Task requirements
Swap every "phylum" for "division" in the listing lines starting at the line with "kingdom: Fungi" and ending at the line with "genus: Schefflera", and write those lines out again with everything else the same. Leave the pictures out.

===

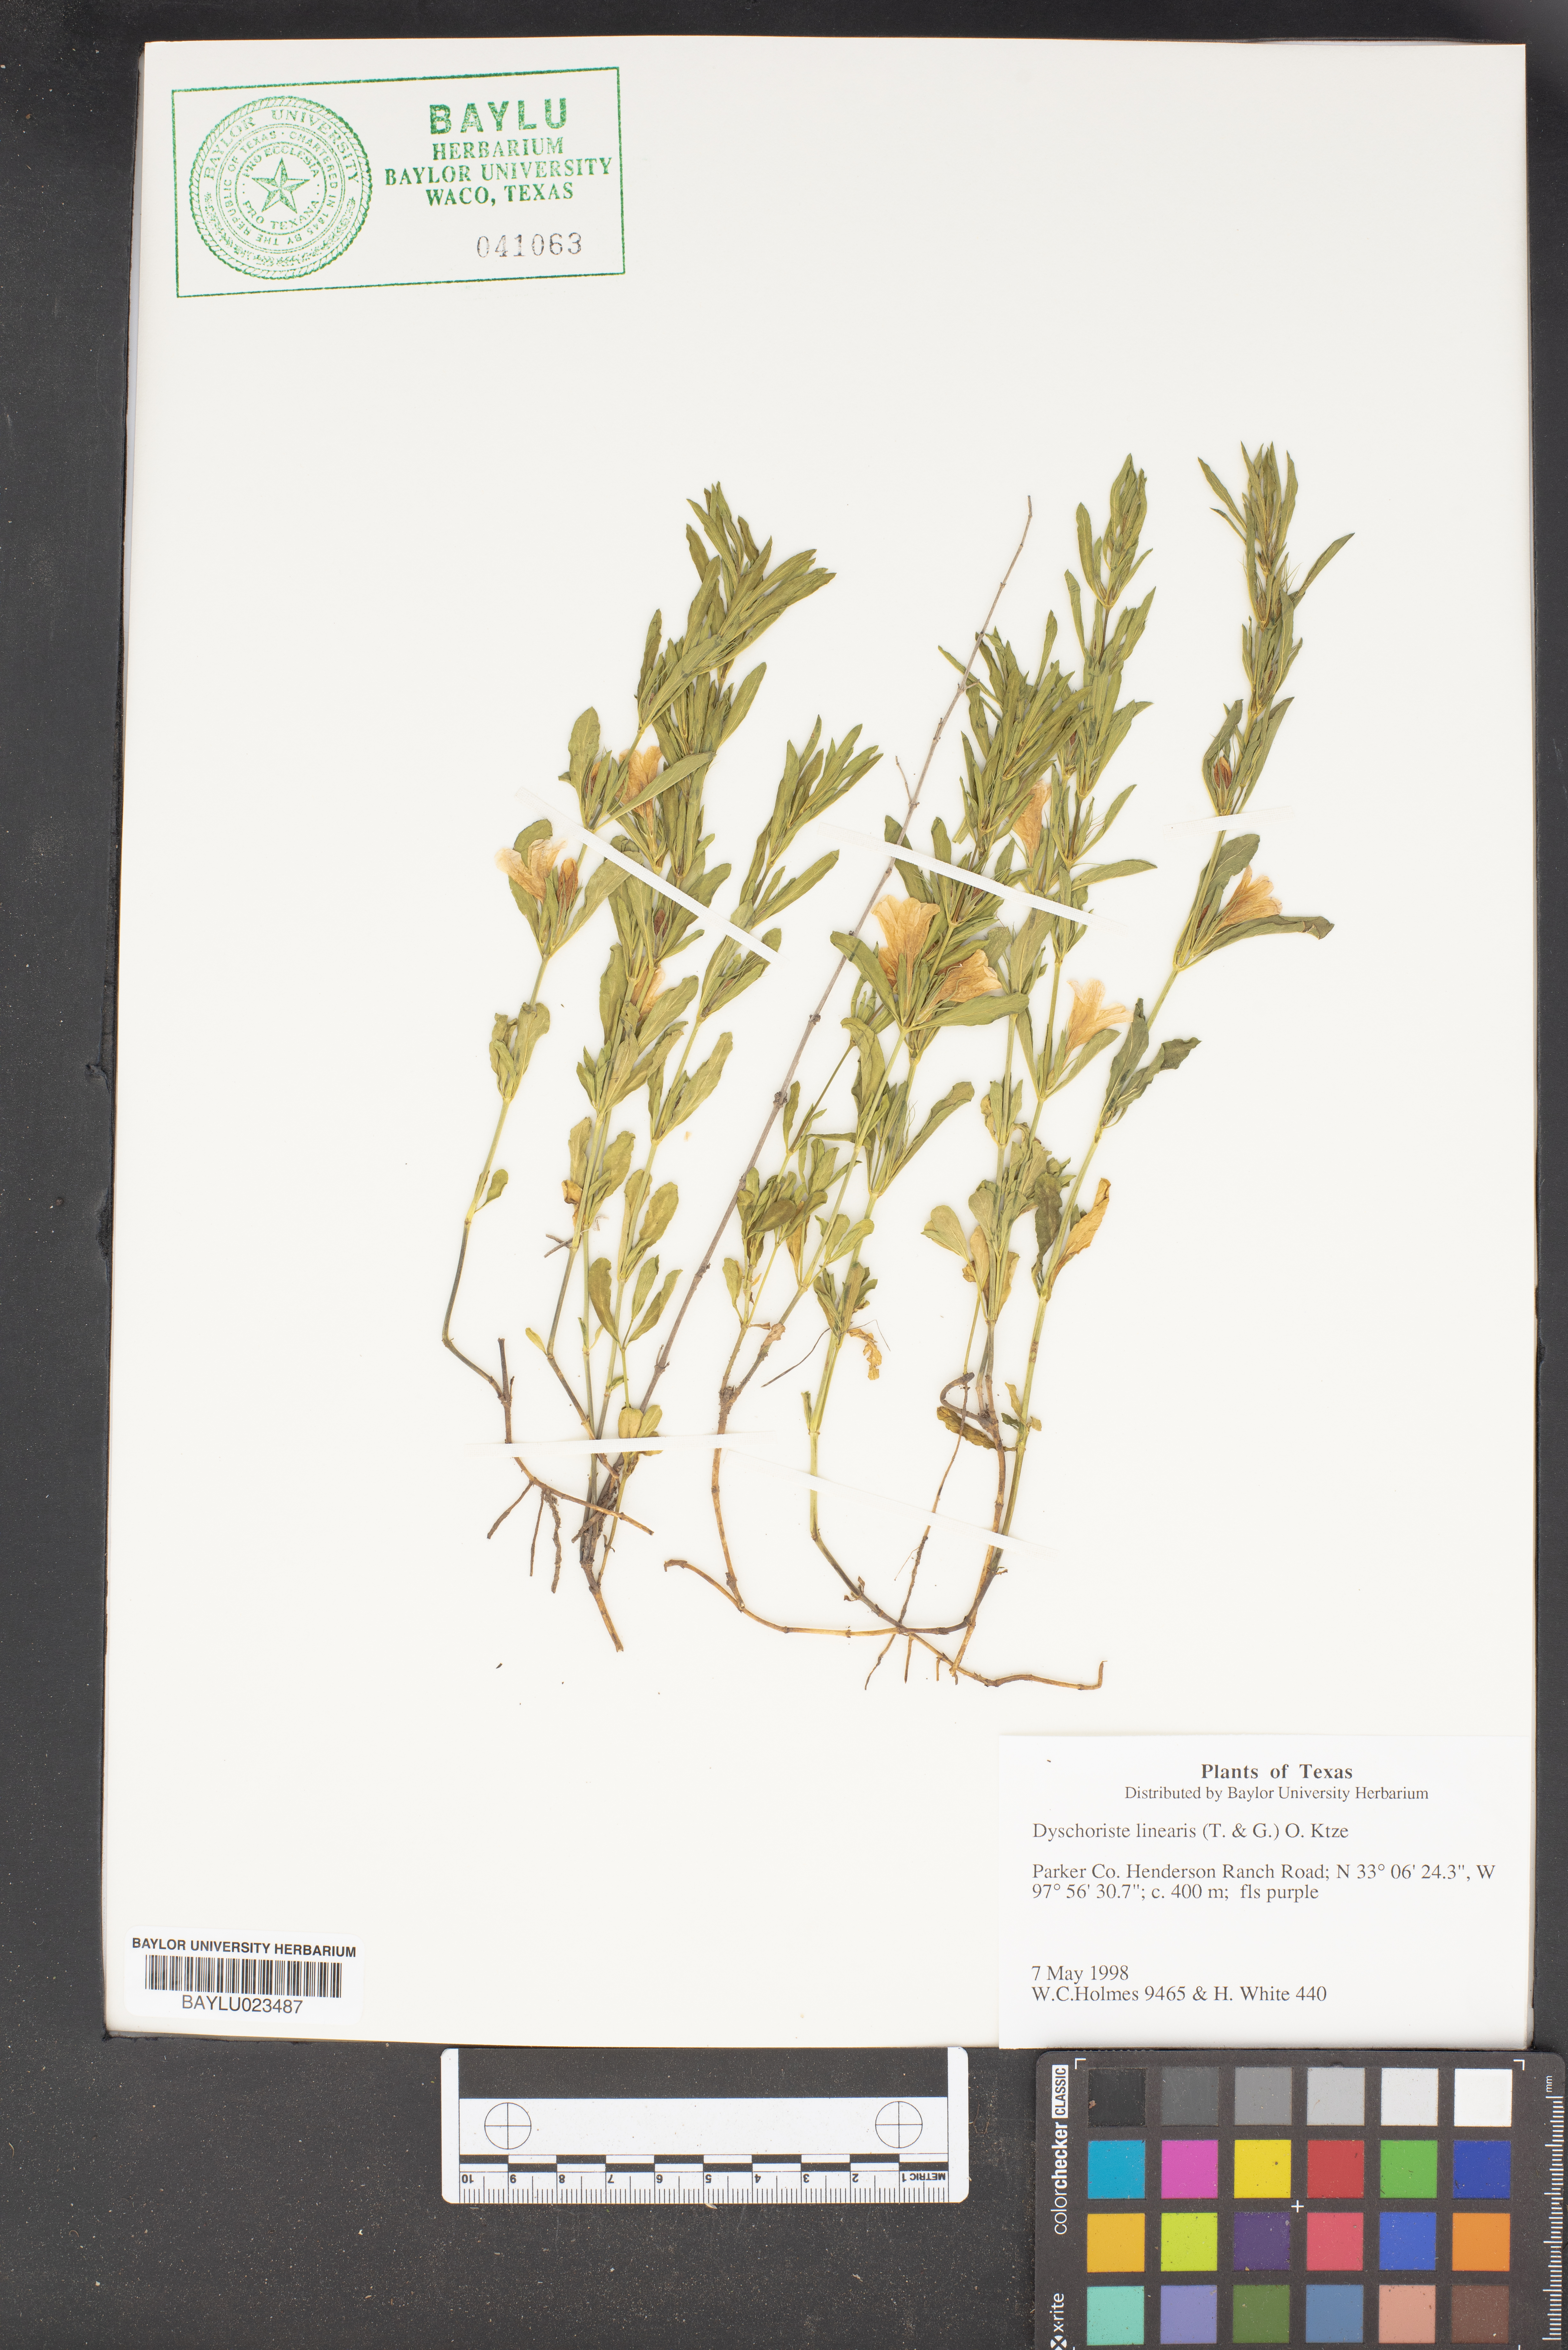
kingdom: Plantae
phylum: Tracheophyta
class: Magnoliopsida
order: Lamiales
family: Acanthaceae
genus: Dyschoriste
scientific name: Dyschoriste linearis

===

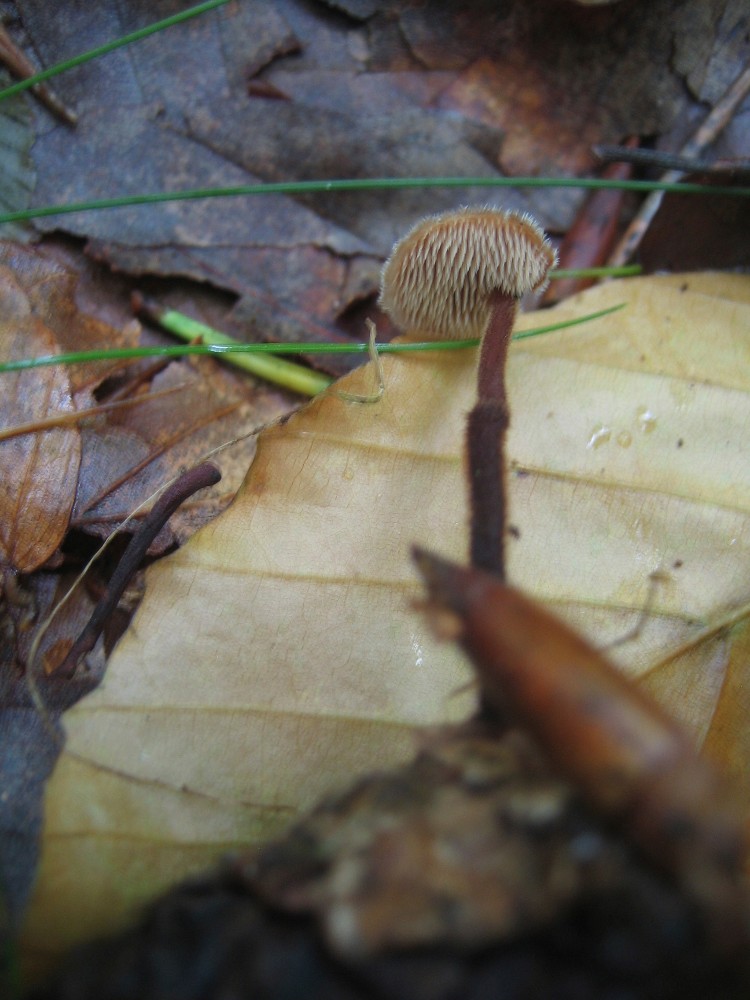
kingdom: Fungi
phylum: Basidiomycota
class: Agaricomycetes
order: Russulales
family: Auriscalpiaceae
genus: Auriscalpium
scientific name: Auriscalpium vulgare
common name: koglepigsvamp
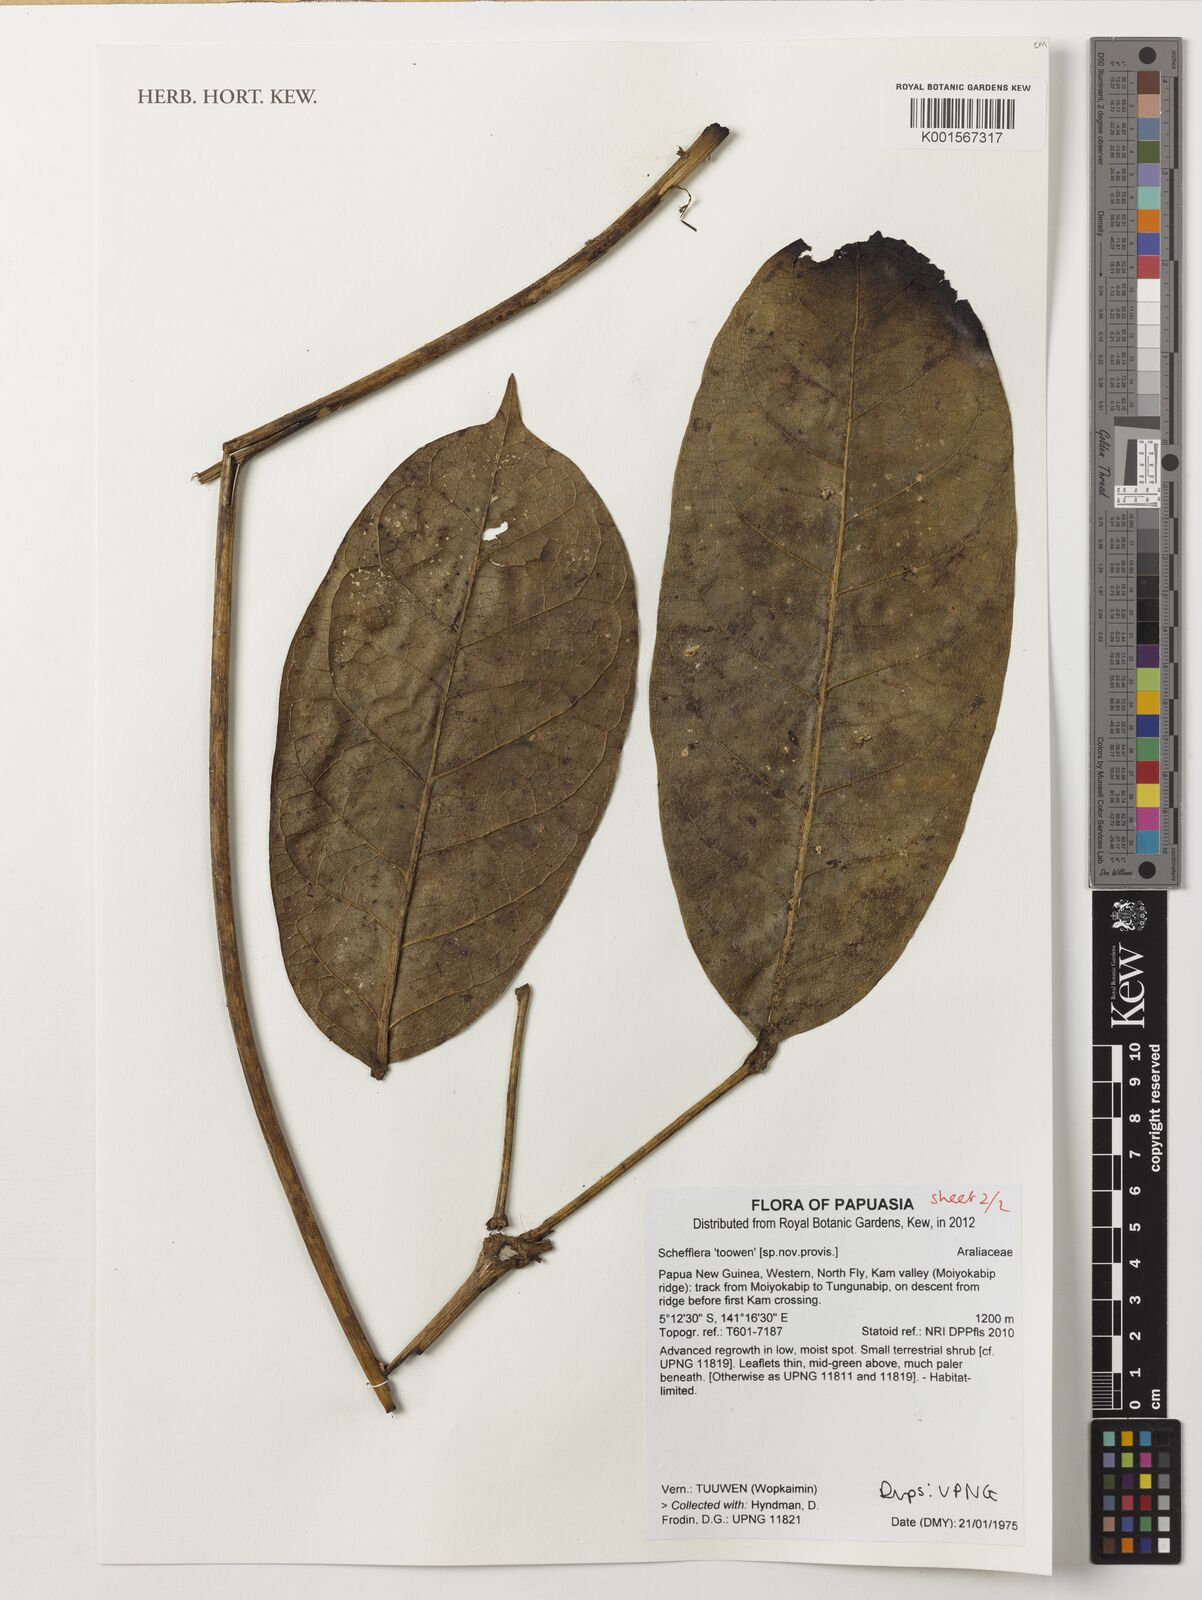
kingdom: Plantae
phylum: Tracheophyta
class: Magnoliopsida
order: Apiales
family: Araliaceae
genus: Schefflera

===

Expected answer
kingdom: Fungi
division: Basidiomycota
class: Agaricomycetes
order: Russulales
family: Auriscalpiaceae
genus: Auriscalpium
scientific name: Auriscalpium vulgare
common name: koglepigsvamp
kingdom: Plantae
division: Tracheophyta
class: Magnoliopsida
order: Apiales
family: Araliaceae
genus: Schefflera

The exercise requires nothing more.